Behind the Buzz

Blouse is a real band.

BLOUSE

At the North Portland warehouse where Blouse rehearses and records—a local ad firm's outpost occupied by commercial props and a half-pipe—singer-guitarist Charlie Hilton, bassist Patrick Adams and touring drummer Paul Roper give a rundown of their 2012 calendar.

"I've never been more excited for a year," says the casually mussed Adams.

Following its show at Doug Fir Lounge on Jan. 11, the band will tour the West Coast, hop the pond for 20 European dates, play SXSW in Austin, Texas, in March and record a second album in April. There are plenty of reasons to be excited.

Not that 2011 was unkind to Blouse: The band's star rose precipitously last year. Hilton, 30, and Adams, 31, had each put music on the back burner to focus on graphic design when they met in a course at Portland State University and started playing together after class. Adams, sensing potential, asked longtime friend Jacob Portrait—bassist for Unknown Mortal Orchestra and producer for the Dandy Warhols and Starfucker—to help get the nascent project on record. Adams posted "Into Black," a sparing song built around a slinky bass line and Hilton's ethereal vocals, to the music-streaming website Bandcamp.

“Right away, we started getting emails from smaller labels and people that had blogs and things like that,” Adams recalls. 

"It felt really magical…that people were drawn to it so quickly," adds the mellifluously voiced Hilton. "It just kept picking up momentum."

Within a few months, Blouse had released singles on two influential labels, Sub Pop and Captured Tracks, and had been signed to the latter for their full-length. The band was blowing up—yet it was hard not to be skeptical of Blouse's early success. After all, Portrait is a well-connected producer, the band has friends in several acts that have found national success and the group's hazy, nostalgic sound seems to latch on to a recent resurgence of indistinct production and Reagan-era pop. Could Blouse be some studio-concocted test-tube baby?

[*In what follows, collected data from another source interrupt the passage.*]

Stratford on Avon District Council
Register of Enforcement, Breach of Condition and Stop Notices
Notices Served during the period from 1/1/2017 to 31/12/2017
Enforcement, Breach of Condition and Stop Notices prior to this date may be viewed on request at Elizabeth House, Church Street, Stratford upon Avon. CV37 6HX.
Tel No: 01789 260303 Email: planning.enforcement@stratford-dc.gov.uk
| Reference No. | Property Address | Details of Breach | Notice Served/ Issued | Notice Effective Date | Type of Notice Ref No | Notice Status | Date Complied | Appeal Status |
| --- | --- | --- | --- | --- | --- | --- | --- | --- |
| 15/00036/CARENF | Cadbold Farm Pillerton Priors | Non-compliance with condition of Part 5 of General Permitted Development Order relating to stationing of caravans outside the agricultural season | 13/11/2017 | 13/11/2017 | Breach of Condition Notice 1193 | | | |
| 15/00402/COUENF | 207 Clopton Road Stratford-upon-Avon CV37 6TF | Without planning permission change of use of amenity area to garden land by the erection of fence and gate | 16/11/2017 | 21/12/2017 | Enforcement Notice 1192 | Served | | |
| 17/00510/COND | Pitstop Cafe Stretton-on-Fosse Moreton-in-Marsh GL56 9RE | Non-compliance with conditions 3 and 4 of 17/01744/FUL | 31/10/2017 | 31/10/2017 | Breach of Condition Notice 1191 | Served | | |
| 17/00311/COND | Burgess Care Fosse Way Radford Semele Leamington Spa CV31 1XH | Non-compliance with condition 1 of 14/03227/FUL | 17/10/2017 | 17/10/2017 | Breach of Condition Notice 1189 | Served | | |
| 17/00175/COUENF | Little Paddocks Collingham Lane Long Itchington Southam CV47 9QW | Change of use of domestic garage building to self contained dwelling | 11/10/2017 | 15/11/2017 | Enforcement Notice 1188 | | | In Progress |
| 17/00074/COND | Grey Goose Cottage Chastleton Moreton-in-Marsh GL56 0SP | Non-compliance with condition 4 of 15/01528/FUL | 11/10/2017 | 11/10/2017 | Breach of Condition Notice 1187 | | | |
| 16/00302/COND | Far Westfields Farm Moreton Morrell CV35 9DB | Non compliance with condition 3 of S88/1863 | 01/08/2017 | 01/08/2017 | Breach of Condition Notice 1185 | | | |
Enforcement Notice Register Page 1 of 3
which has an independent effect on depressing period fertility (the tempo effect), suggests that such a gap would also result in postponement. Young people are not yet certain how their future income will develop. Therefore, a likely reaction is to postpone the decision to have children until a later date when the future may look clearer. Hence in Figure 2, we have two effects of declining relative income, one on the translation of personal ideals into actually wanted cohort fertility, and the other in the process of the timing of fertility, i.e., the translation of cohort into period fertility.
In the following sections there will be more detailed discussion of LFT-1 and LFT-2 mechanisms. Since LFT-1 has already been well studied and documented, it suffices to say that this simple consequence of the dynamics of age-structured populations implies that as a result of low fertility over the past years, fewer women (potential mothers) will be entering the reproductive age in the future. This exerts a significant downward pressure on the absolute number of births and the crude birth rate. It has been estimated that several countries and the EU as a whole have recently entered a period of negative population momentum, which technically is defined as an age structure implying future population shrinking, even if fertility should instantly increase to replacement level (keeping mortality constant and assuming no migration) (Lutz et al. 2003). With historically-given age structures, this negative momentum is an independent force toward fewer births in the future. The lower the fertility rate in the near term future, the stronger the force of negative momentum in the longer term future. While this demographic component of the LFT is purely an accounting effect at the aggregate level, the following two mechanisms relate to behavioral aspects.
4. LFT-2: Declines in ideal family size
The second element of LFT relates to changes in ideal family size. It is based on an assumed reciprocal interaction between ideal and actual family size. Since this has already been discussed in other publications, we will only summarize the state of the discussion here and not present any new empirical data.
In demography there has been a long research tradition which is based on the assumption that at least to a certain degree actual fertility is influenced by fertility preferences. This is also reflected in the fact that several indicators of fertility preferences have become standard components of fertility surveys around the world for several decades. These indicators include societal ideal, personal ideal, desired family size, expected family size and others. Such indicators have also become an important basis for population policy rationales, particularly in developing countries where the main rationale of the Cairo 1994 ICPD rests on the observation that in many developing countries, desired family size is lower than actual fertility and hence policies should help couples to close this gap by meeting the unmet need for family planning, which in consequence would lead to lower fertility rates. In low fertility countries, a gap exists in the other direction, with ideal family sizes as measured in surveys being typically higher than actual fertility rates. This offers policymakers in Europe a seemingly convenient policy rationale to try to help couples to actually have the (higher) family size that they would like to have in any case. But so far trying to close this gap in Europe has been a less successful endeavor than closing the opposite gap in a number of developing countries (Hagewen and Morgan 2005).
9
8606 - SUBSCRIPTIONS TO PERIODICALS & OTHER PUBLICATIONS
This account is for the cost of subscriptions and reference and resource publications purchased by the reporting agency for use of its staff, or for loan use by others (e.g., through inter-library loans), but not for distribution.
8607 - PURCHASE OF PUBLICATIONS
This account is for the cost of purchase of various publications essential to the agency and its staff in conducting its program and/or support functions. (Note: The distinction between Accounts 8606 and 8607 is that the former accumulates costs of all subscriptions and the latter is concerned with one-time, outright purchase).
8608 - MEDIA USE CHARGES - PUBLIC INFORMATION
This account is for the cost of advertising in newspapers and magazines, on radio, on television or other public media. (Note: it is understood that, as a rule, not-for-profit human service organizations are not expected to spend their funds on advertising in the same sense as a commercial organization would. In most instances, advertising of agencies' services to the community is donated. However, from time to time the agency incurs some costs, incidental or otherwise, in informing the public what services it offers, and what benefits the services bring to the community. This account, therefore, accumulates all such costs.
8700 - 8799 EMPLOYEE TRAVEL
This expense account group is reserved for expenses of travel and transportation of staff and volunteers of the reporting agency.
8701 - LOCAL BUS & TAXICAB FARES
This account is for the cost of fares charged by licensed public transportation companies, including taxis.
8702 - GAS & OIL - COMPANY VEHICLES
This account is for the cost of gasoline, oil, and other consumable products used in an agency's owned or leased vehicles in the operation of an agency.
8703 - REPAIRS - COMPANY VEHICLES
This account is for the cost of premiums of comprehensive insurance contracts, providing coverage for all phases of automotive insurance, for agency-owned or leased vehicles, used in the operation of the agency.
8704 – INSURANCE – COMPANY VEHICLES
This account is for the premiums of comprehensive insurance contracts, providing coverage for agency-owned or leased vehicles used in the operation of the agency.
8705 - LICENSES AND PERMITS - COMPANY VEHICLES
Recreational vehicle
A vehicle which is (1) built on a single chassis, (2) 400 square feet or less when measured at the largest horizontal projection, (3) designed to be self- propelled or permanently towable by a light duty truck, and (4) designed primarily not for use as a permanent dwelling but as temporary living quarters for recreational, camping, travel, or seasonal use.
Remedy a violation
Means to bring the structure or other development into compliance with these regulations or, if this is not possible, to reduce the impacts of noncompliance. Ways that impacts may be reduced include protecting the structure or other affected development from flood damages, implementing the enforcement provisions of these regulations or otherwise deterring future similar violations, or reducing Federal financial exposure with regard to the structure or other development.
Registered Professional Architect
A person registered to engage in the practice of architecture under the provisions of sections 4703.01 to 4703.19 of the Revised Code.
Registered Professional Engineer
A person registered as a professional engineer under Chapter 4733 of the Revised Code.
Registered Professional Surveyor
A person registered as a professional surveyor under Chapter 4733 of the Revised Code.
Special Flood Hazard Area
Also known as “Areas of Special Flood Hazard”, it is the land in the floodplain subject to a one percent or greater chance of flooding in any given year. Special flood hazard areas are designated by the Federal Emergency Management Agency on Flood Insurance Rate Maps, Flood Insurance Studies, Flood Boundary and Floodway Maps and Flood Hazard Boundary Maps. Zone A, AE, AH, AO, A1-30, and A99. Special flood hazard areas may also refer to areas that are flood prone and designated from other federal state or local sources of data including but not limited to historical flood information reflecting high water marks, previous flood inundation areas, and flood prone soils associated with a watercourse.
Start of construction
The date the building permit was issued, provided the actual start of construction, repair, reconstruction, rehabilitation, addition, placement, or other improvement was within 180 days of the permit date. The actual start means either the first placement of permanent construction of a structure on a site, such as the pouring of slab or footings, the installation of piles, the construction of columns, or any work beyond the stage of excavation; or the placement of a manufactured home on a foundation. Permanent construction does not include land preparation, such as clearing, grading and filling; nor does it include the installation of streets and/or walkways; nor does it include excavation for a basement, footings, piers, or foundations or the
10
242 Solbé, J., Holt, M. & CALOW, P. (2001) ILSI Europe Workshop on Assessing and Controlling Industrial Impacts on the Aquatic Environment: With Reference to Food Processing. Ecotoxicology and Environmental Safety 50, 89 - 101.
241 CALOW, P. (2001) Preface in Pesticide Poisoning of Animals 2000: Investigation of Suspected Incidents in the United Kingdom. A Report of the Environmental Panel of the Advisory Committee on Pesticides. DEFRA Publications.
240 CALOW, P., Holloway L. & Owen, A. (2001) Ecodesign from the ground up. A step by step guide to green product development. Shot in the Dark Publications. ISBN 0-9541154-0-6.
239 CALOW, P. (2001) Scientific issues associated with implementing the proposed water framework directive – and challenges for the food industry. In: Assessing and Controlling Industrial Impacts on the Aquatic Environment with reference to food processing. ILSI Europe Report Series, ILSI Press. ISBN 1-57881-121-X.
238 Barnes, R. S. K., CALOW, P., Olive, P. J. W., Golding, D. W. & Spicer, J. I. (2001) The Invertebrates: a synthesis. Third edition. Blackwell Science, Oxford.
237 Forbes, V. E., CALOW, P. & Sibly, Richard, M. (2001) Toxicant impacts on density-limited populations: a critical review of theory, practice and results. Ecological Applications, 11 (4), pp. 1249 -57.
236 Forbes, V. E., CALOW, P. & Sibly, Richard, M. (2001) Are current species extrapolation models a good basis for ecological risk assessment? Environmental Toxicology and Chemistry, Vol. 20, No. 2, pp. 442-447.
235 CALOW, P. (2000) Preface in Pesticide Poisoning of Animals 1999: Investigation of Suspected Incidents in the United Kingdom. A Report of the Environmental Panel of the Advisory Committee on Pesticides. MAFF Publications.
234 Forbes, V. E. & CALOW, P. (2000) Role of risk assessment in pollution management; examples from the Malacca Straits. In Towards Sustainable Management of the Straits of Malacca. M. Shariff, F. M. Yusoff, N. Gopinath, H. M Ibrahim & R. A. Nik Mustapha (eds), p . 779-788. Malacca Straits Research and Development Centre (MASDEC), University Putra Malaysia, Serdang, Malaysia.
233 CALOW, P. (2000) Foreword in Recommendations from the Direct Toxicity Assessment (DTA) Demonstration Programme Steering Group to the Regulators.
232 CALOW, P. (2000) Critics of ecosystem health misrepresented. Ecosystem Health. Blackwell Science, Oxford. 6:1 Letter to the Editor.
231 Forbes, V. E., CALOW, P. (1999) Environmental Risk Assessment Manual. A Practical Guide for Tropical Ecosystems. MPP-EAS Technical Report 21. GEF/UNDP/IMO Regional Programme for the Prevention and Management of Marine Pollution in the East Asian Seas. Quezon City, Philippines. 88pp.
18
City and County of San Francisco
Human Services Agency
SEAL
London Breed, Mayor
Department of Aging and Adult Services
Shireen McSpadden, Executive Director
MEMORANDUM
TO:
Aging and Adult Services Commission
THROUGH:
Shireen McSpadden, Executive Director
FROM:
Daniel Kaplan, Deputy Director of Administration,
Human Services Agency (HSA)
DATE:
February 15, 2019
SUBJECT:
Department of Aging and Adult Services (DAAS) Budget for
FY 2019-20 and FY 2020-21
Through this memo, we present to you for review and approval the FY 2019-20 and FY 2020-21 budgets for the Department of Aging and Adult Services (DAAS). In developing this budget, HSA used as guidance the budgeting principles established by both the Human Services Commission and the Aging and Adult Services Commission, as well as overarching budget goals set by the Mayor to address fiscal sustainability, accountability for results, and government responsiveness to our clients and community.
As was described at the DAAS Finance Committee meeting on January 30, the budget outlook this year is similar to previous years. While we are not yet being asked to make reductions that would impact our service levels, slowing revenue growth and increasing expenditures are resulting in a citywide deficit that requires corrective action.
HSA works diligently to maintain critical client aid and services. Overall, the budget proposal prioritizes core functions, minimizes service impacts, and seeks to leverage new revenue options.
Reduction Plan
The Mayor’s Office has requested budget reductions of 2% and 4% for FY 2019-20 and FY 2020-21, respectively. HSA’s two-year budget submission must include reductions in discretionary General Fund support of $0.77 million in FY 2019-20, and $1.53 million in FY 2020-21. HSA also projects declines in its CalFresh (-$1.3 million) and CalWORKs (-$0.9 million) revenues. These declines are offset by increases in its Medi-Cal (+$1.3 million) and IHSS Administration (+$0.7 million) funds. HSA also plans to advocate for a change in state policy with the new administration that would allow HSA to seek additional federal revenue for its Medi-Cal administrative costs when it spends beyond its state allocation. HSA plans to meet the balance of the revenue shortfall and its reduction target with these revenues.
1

It would seem so—if Hilton and Adams themselves didn't seem so genuinely surprised by their band's success, which they alternately describe as "magical" and "fairy-tale." Hilton, who writes most of Blouse's songs, says the band's style was far from preconceived: It started as a "post-punk, real dirty, Galaxie 500 kind of thing," absorbing flavors from her longstanding affinity for the "simple, beautiful, classic melodies" of artists like Nico, and only gradually yielded to what Hilton calls a "really nostalgic phase."

"It felt like it had a life of its own," she says. "It just landed in this place, and...we took that as this way to navigate the rest of the songs into that same mood.”  

The resulting self-titled album, which came out in November, is a stylistically unified collection of '80s-inspired dream pop, wistful-feeling and gauzy-sounding, with brooding bass, shimmering synth and glazed-over vocals center stage, and Portrait's masterful production behind the curtain. Twinkling synth-pop songs like "Firestarter" and danceable post-punk numbers like "Time Travel" are studied New Wave tributes, and seduce as such. But the best Blouse tracks gaze forward and backward, Janus-like, to meld New Romantic aesthetics with more recent production sophistication. Portrait mixes "They Always Fly Away" beautifully, setting the sober meditation on transience in a bleak soundscape of eerie keys and vaguely menacing, steadily swelling bass. Elsewhere, his sound-board artistry reveals itself in glinting details, as when the opening bars of "Videotapes" slide in and out of tune—like a VHS tape in need of tracking. 

The album's sound is, on the whole, vintage. Next time around, Hilton and Adams talk of a more contemporary feel—"clearer," "bigger" and sans the time-stamp of their Juno-6 keyboard.

“We’re not, like, totally stuck in the past,” Hilton says. 

Good thing, because the future looks bright. As it embarks on this tour, Blouse has played only 12 shows to date, all with a continually shifting lineup of backing musicians. But the band members seem, if humble, not especially concerned. "I'm excited to just play and see what happens," Hilton says. And why not? Thus far, Blouse's fairy tale has been all happily-ever-afters. 


SEE IT: Blouse plays Doug Fir Lounge on Wednesday, Jan. 11, with Wampire. 9 pm. $8. 21+.